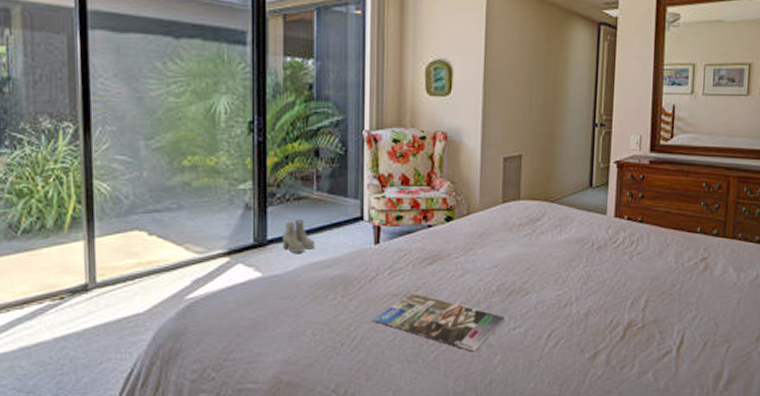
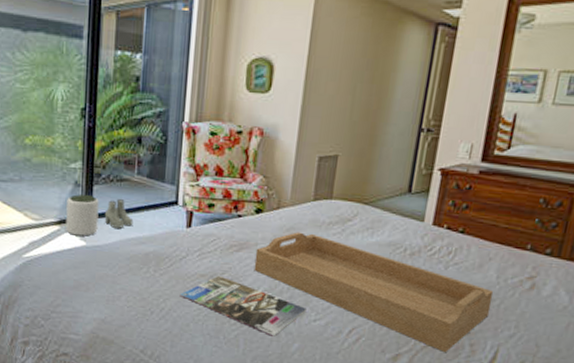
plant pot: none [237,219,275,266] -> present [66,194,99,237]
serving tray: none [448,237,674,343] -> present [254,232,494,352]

==

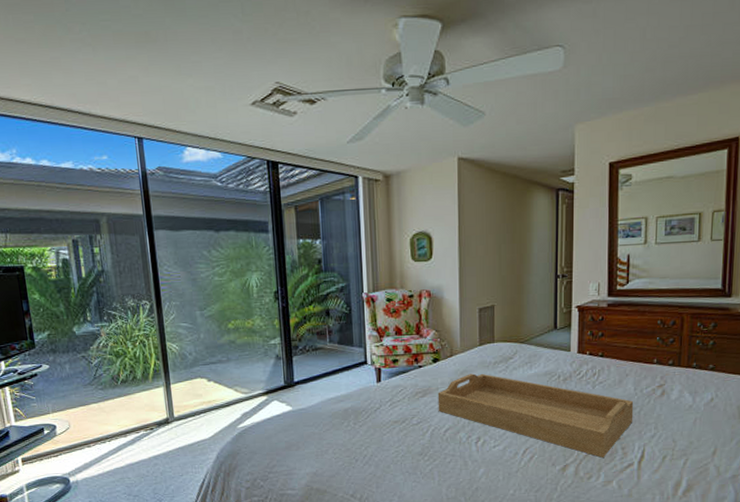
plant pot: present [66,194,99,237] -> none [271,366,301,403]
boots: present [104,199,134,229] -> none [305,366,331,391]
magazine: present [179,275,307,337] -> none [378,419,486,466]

§ **ACTIVITY**
Wherever the word "plant" turns up in the records, copy out the line it is on.

§ **EXERCISE RESPONSE**
plant pot: none [237,219,275,266] -> present [66,194,99,237]
plant pot: present [66,194,99,237] -> none [271,366,301,403]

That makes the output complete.